##### Extract to read #####

This problem maps to Binary Search through a short path in the full flowchart.

For each bit position, finding the longest strictly increasing subsequence among numbers that share that bit uses binary search for LIS construction.

Open in Flowchart

Intuition

The challenge in this problem comes from the two conditions that must hold together: the subsequence has to be strictly increasing, and its bitwise AND must be non-zero. The increasing part alone is the well-known "Longest Increasing Subsequence" (LIS) problem. The tricky addition is the non-zero AND requirement.

Let's focus on what it means for the bitwise AND of a group of numbers to be non-zero. The AND operation keeps a bit set to 1 only if that bit is 1 in every number. So the final AND is non-zero if and only if there is at least one bit position where all the chosen numbers have a 1.

This observation is the key that unlocks the problem. Instead of trying to track the AND value while building the subsequence (which would be complicated), we can flip the perspective: rather than asking "what is the AND of this subsequence?", we ask "is there a common bit shared by every number?"

If we fix a single bit position i, then any subsequence made only of numbers that have a 1 at bit i automatically has a non-zero AND, because bit i survives the AND operation for all of them. This means once we restrict ourselves to numbers sharing bit i, the non-zero AND condition is guaranteed for free, and we only need to worry about finding the longest strictly increasing subsequence among those numbers.

So the plan becomes:

Enumerate every possible bit position i (from 0 up to the highest bit appearing in nums).
For each bit i, collect all numbers that have a 1 at that position, keeping their original order.
Run the standard LIS algorithm on this filtered list to get the longest valid subsequence sharing bit i.
The answer is the maximum LIS length found across all bit positions.

Why is enumerating just single bits enough? Because if the optimal subsequence has a non-zero AND, that AND itself has at least one bit set to 1. That particular bit is shared by every element of the subsequence, so when we enumerate that exact bit, the entire optimal subsequence will be included in our filtered list and captured by the LIS computation. We never miss the best answer.

##### Records for processing #####

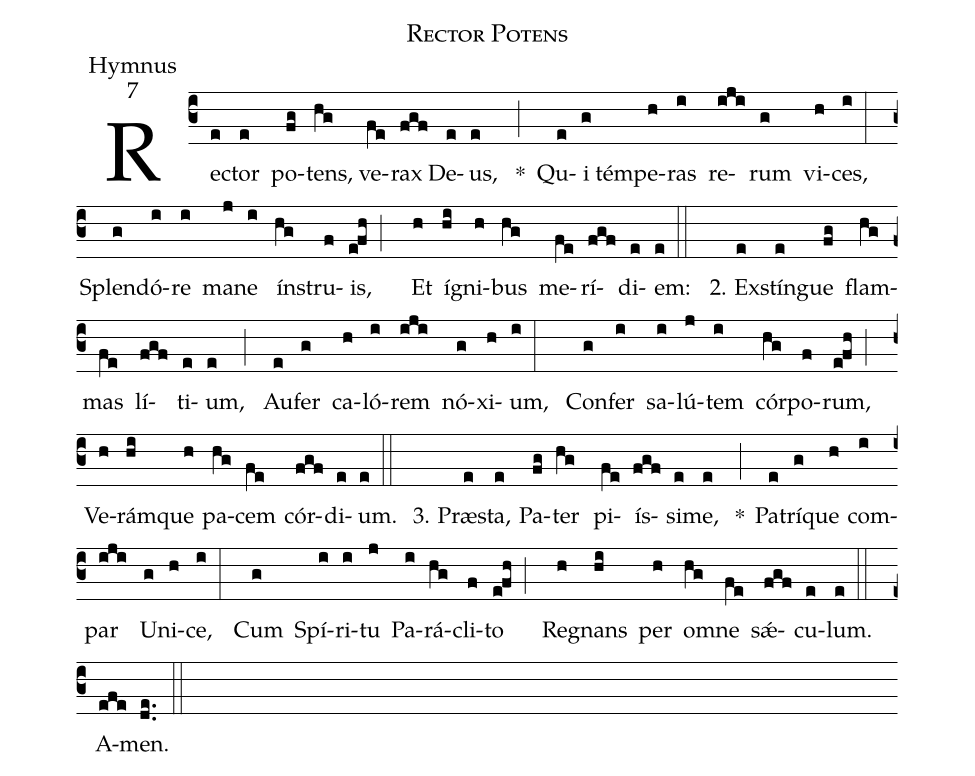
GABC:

name:Rector Potens;
office-part:Hymnus;
mode:7;
%%
(c3)Re(e)ctor(e) po(fg)tens, (hg)ve(fe)rax (fgf)De(e)us, (e) *(;)
Qu(e)i tém(g)pe(h)ras(i) re(iji)rum(g) vi(h)ces, (i:)
Splen(g)dó(i)re(i) ma(j)ne(i) ín(hg)stru(f)is, (e!fh;)
Et(h) í(hi)gni(h)bus(hg) me(fe)rí(fgf)di(e)em: (e::)


2. Ex(e)stín(e)gue(fg) flam(hg)mas(fe) lí(fgf)ti(e)um, (e) (;)
Au(e)fer(g) ca(h)ló(i)rem(iji) nó(g)xi(h)um, (i:)
Con(g)fer(i) sa(i)lú(j)tem(i) cór(hg)po(f)rum, (e!fh;)
Ve(h)rám(hi)que(h) pa(hg)cem(fe) cór(fgf)di(e)um. (e::)

3. Præ(e)sta,(e) Pa(fg)ter (hg) pi(fe)ís(fgf)si(e)me, (e) *(;)
Pa(e)trí(g)que(h) com(i)par(iji) U(g)ni(h)ce, (i:)
Cum(g) Spí(i)ri(i)tu(j) Pa(i)rá(hg)cli(f)to (e!fh;)
Re(h)gnans(hi) per(h) om(hg)ne(fe) sǽ(fgf)cu(e)lum. (e::)
A(efe)men. (de..::)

#####

*Given instruction 1:* Return everything from "So the plan" down to "their original order." in the passage on bitwise AND subsequences, copied word for word.
*Given instruction 2:* In the entries, swap "Cum" for "Et" in everything from the line that contains "2. Ex(e)stín(e)gue(fg) flam(hg)mas(fe)" down to the end of the entries, both ends included. Give back only those lines, with nothing else altered.

*Full output 1:*
So the plan becomes:

Enumerate every possible bit position i (from 0 up to the highest bit appearing in nums).
For each bit i, collect all numbers that have a 1 at that position, keeping their original order.

*Full output 2:*
2. Ex(e)stín(e)gue(fg) flam(hg)mas(fe) lí(fgf)ti(e)um, (e) (;)
Au(e)fer(g) ca(h)ló(i)rem(iji) nó(g)xi(h)um, (i:)
Con(g)fer(i) sa(i)lú(j)tem(i) cór(hg)po(f)rum, (e!fh;)
Ve(h)rám(hi)que(h) pa(hg)cem(fe) cór(fgf)di(e)um. (e::)

3. Præ(e)sta,(e) Pa(fg)ter (hg) pi(fe)ís(fgf)si(e)me, (e) *(;)
Pa(e)trí(g)que(h) com(i)par(iji) U(g)ni(h)ce, (i:)
Et(g) Spí(i)ri(i)tu(j) Pa(i)rá(hg)cli(f)to (e!fh;)
Re(h)gnans(hi) per(h) om(hg)ne(fe) sǽ(fgf)cu(e)lum. (e::)
A(efe)men. (de..::)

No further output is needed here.